Neurology. 1996 Apr;46(4):1133-7. doi: 10.1212/wnl.46.4.1133.
Hereditary neuropathy with liability to pressure palsies (HNPP) is commonly associated with a 1.5-megabase deletion on chromosome 17p11.2-12. We analyzed the phenotypic expression of the deletion in 39 HNPP patients from 16 families carrying the deletion. Two-thirds of the individuals had episodes of acute mononeuropathy, often involving nerve territories of the upper limbs or brachial plexus; however, 41% of affected subjects were unaware of their disease, and 25% were almost or totally free of symptoms; one-third complained of chronic symptoms and four older patients had a picture of polyneuropathy. Electrophysiologic abnormalities differed among affected subjects, ranging from conduction abnormalities localized at common entrapment sites to diffuse conduction slowing, usually more evident at entrapment sites; patients from one family had preeminent proximal involvement. The spectrum of phenotypic expression of deletion-associated HNPP appears to be broader than previously thought. The prevalence of the disease is probably underestimated, and the availability of molecular diagnosis should increase disease detection.

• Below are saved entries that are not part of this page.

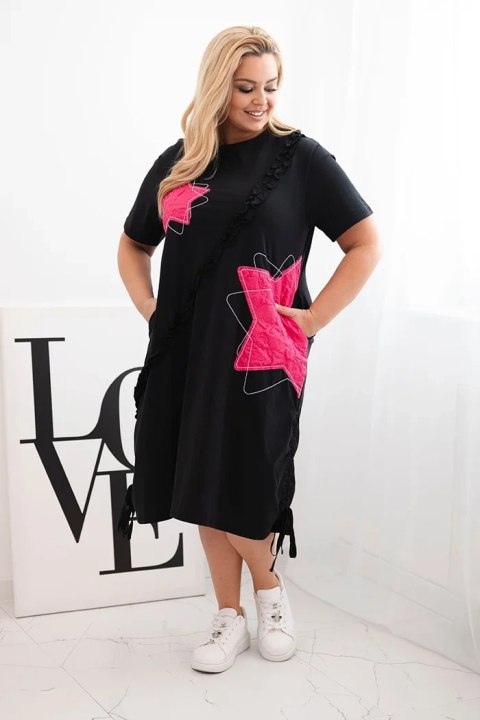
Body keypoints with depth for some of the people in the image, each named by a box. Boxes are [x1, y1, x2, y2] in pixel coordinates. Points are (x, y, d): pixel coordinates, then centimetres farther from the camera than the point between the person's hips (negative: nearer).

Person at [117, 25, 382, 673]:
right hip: (187, 353, 4)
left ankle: (269, 588, 29)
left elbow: (366, 244, -1)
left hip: (262, 353, -4)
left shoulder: (300, 156, -2)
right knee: (200, 488, 8)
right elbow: (133, 246, 21)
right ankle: (230, 618, 25)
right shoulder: (178, 162, 9)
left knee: (240, 489, -1)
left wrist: (315, 317, -8)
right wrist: (152, 310, 6)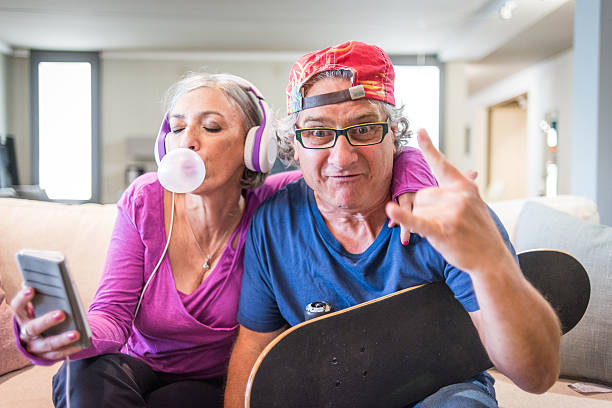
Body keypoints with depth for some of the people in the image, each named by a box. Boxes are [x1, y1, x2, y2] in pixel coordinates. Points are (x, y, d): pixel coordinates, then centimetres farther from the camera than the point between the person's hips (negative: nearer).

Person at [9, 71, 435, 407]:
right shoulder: (144, 202, -12)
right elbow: (113, 313, -19)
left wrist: (411, 189, -36)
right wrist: (69, 334, -41)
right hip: (137, 369, 1)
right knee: (91, 373, -30)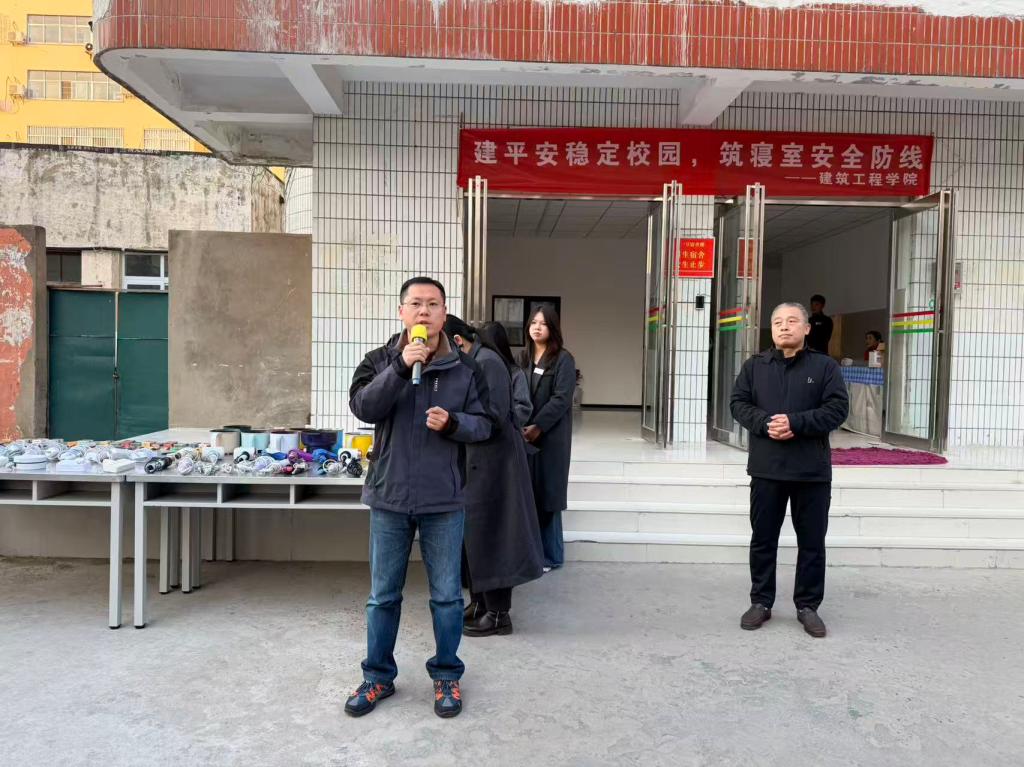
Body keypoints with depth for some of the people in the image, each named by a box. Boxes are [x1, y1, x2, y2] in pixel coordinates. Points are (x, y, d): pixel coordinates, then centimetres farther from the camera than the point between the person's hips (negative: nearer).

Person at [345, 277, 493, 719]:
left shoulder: (464, 368, 0)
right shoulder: (380, 361, 1)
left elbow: (483, 424, 1)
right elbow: (363, 407, -14)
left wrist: (453, 422, -19)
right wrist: (400, 368, -24)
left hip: (443, 500, 0)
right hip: (389, 497, 1)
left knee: (446, 596, 11)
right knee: (383, 595, 13)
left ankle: (446, 675, 30)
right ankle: (378, 676, 31)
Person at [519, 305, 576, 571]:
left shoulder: (563, 359, -4)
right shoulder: (524, 358, 14)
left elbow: (561, 398, -12)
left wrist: (538, 427, -18)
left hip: (550, 436, -5)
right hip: (523, 435, 5)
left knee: (546, 495, 0)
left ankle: (549, 556, 11)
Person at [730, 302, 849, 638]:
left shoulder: (825, 366, 2)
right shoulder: (754, 366, 7)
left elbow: (838, 408, -7)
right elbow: (739, 403, 2)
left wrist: (795, 423, -19)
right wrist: (765, 424, -16)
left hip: (812, 471, -1)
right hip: (766, 468, 1)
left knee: (811, 542, 8)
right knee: (763, 539, 9)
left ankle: (808, 606, 22)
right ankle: (760, 602, 22)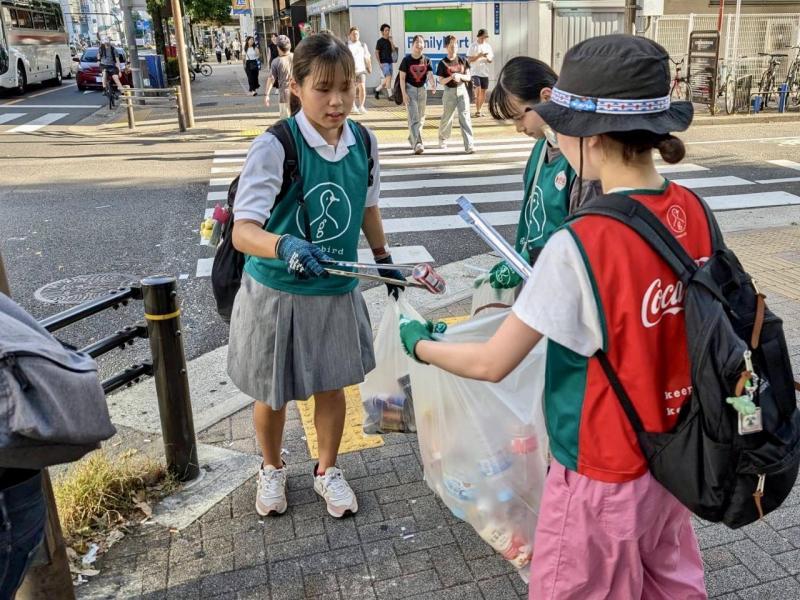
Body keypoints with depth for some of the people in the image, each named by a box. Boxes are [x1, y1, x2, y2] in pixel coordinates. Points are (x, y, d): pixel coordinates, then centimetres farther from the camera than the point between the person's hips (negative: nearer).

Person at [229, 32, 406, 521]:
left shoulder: (364, 142, -5)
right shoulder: (274, 147, -21)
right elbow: (243, 231, -29)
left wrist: (384, 258, 21)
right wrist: (285, 247, -48)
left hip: (337, 292, 4)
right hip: (277, 293, -3)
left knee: (332, 385, 16)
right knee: (273, 394, 15)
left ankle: (328, 471, 42)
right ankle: (273, 469, 44)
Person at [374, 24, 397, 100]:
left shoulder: (389, 40, 13)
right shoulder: (380, 41, -6)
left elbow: (393, 50, 7)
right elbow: (376, 53, -7)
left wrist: (391, 42, -7)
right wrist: (379, 63, -13)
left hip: (390, 62, 7)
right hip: (384, 62, -7)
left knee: (387, 79, 10)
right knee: (388, 77, -14)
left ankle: (377, 90, 28)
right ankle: (390, 95, -12)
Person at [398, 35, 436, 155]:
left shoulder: (426, 60, 4)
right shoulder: (407, 59, -7)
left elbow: (430, 75, -6)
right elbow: (402, 78, -7)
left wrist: (433, 85, -27)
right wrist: (404, 93, -15)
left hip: (422, 90, 5)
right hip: (410, 89, -5)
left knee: (421, 118, 13)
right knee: (413, 118, -13)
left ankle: (412, 139, 31)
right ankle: (417, 144, -21)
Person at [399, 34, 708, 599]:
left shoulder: (579, 245, -28)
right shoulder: (692, 210, -7)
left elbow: (491, 364, -20)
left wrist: (419, 343, -2)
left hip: (603, 473, -6)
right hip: (672, 454, 6)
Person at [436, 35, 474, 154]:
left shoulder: (462, 60, 3)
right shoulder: (442, 63, -3)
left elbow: (468, 77, 4)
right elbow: (441, 81, -7)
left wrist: (460, 76, -16)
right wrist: (451, 77, -23)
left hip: (462, 90, 1)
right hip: (449, 92, -1)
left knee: (465, 117, -10)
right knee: (447, 118, 10)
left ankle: (469, 145, -16)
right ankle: (442, 139, 37)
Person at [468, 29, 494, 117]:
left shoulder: (488, 46, 10)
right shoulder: (473, 46, -3)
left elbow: (491, 60, 12)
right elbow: (469, 60, -8)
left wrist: (487, 58, -11)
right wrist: (479, 55, -20)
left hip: (485, 73, 5)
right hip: (475, 72, -5)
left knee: (483, 93, 7)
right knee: (478, 91, -15)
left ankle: (479, 110, 19)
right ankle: (477, 111, -10)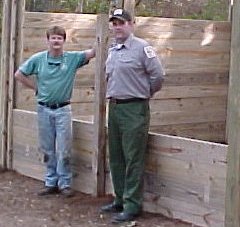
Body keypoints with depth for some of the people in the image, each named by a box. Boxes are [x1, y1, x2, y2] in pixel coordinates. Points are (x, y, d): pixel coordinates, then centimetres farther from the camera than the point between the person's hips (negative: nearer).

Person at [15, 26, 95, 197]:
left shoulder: (72, 58, -4)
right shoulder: (38, 59, -1)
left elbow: (92, 53, -16)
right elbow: (19, 74, 7)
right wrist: (36, 87, 3)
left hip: (63, 109, -2)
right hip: (44, 109, 2)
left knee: (64, 150, 0)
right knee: (47, 149, 10)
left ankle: (65, 184, 11)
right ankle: (51, 182, 21)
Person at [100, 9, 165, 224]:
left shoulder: (141, 47, -10)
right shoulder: (112, 50, 13)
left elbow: (158, 75, -9)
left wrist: (144, 93, 3)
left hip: (134, 109, -8)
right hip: (114, 107, 8)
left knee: (133, 159, -5)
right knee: (116, 158, 14)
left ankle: (132, 206, 1)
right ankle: (120, 200, 26)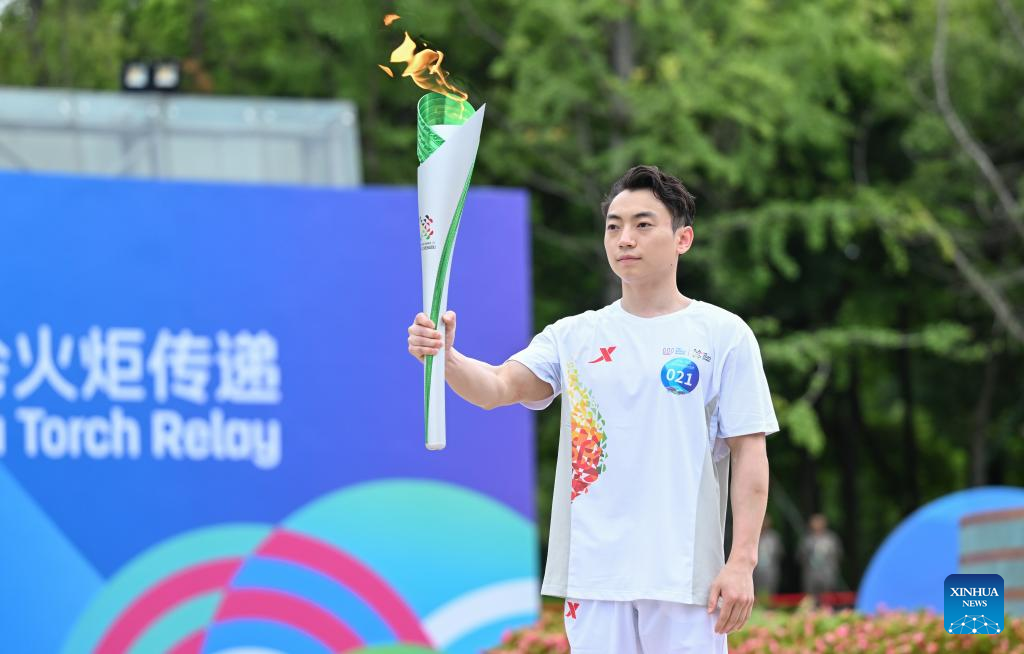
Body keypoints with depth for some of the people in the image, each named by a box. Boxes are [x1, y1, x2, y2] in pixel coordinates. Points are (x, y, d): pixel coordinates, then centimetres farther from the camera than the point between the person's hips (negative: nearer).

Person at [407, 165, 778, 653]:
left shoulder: (724, 335, 0)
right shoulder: (573, 337, 9)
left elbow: (750, 453, -2)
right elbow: (496, 387, -6)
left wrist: (742, 561, -11)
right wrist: (445, 356, -28)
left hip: (685, 571, -3)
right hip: (594, 570, 3)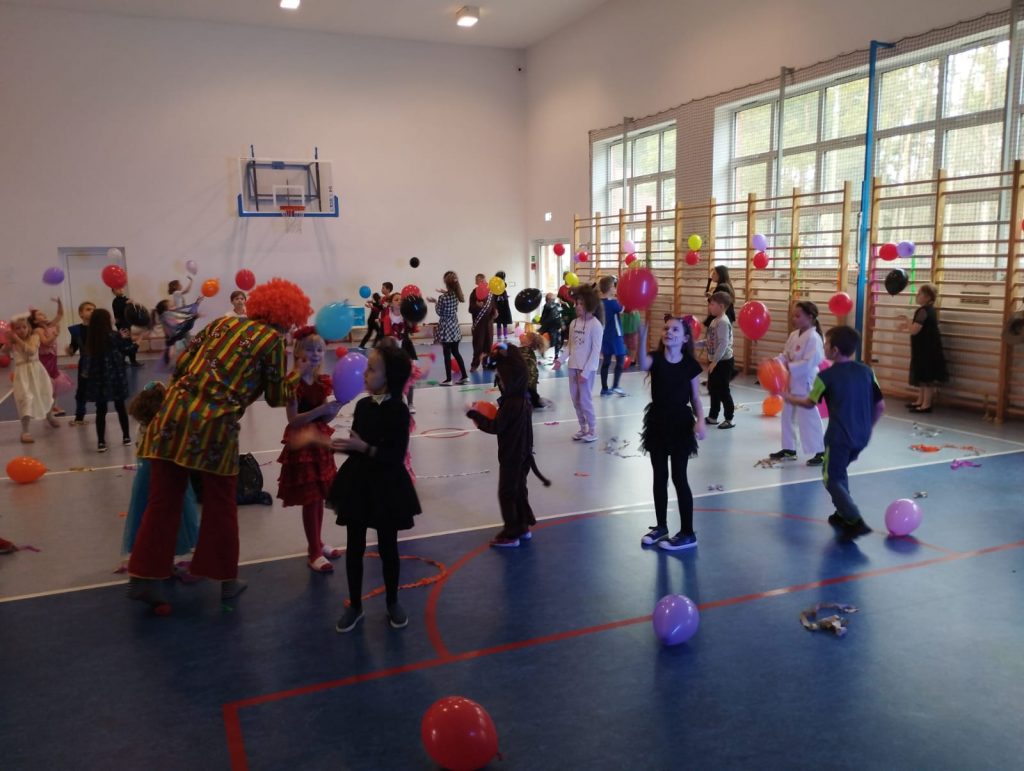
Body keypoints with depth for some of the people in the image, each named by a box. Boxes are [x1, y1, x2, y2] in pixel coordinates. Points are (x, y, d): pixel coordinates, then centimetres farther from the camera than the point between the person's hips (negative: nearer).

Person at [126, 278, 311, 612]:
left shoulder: (223, 322, 18)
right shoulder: (273, 340, 2)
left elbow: (182, 363, 15)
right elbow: (277, 397, 8)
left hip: (174, 412, 5)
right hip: (214, 425, -5)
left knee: (163, 500, 10)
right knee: (220, 504, 11)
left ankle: (144, 578, 14)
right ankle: (227, 580, 24)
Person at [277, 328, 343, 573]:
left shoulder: (322, 381, 4)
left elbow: (325, 419, 4)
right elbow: (294, 420, -22)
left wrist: (336, 406, -15)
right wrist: (321, 409, -31)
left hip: (319, 440, 7)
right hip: (301, 443, -7)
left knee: (319, 496, 15)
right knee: (310, 499, -3)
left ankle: (317, 544, 30)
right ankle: (314, 552, 8)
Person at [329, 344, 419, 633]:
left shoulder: (398, 411, -16)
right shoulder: (363, 405, 3)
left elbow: (396, 457, -20)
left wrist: (364, 448, -27)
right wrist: (341, 444, -5)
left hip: (386, 488, -5)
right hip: (358, 483, 5)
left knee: (387, 548, 10)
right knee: (354, 547, 12)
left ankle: (392, 603, 30)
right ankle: (355, 605, 28)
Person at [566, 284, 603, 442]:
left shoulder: (595, 325, -12)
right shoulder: (573, 323, 6)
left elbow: (596, 351, -14)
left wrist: (585, 371, -16)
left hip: (587, 368, -6)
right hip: (573, 366, 6)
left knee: (585, 400, -2)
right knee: (575, 400, 12)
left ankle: (593, 431, 12)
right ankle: (583, 428, 26)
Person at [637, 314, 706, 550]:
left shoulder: (690, 365, -6)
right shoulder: (656, 358, -5)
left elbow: (696, 399, 0)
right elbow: (643, 365, -31)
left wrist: (700, 421, -18)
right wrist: (642, 336, -47)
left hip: (681, 423, -3)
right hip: (658, 422, 3)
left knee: (679, 477, 0)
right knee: (659, 476, 13)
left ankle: (688, 533, 10)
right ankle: (661, 526, 28)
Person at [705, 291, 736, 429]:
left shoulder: (723, 322, -20)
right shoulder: (715, 321, 10)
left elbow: (723, 344, -26)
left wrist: (715, 361, -26)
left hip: (723, 362, -10)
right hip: (715, 361, 10)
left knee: (723, 390, -2)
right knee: (713, 389, 16)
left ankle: (729, 419, 9)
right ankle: (712, 417, 27)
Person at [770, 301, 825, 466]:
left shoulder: (813, 338, -18)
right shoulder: (794, 335, 7)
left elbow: (809, 363, -24)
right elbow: (786, 355, 9)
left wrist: (788, 367, -25)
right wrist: (775, 361, -9)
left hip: (805, 382, -9)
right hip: (792, 382, 9)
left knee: (809, 417, -5)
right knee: (787, 415, 16)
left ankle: (822, 452, 6)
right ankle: (789, 449, 30)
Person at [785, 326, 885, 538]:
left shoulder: (827, 375, -10)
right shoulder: (866, 371, 3)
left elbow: (809, 403, 3)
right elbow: (880, 406, 6)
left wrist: (785, 395, 20)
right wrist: (867, 428, 20)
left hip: (839, 437, -6)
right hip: (861, 437, 6)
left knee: (832, 479, 5)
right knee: (839, 472, 26)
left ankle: (856, 522, -11)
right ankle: (844, 515, 29)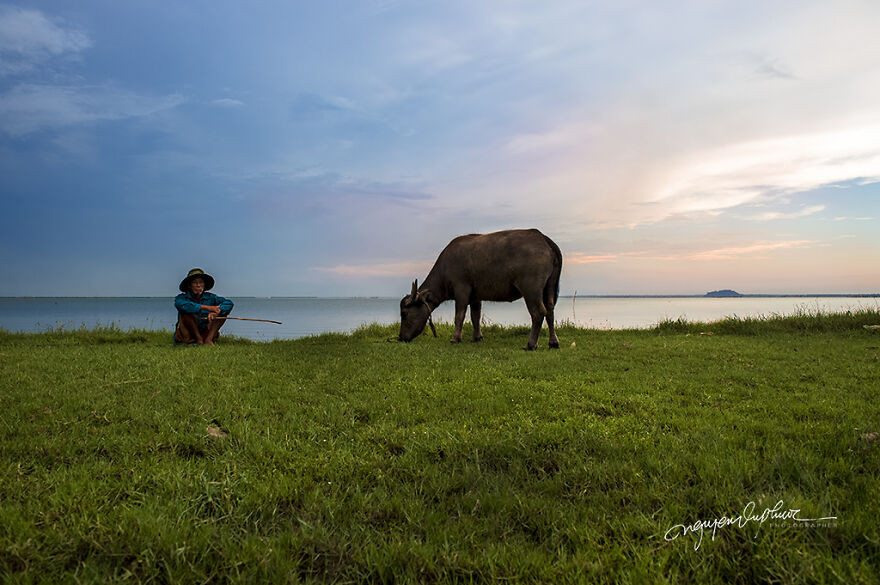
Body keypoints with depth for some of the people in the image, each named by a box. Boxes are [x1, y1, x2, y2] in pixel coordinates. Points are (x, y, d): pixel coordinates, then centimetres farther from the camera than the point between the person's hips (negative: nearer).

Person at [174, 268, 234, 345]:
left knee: (223, 311, -10)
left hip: (205, 333, 3)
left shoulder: (210, 297, 0)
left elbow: (229, 303, -12)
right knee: (187, 312, -26)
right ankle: (199, 339, -19)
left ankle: (208, 339, -23)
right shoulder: (182, 297, -8)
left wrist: (215, 312, -32)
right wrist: (207, 307, -39)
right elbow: (181, 305, -34)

遗传性压力易感性周围神经病(HNPP)通常与17号染色体p11.2 - 12区域的1.5兆碱基缺失有关。我们分析了来自16个携带该缺失的家族的39例HNPP患者中该缺失的表型表达。三分之二的个体有急性单神经病发作,常累及上肢或臂丛神经区域;然而,41%的受累患者未意识到自己患病,25%几乎没有或完全没有症状;三分之一的患者主诉有慢性症状,4名老年患者有多发性神经病表现。受累患者的电生理异常各不相同,从常见卡压部位的传导异常到弥漫性传导减慢,通常在卡压部位更明显;来自一个家族的患者近端受累尤为突出。与缺失相关的HNPP的表型表达谱似乎比以前认为的更广泛。该疾病的患病率可能被低估了,分子诊断方法的应用应能提高疾病的检出率。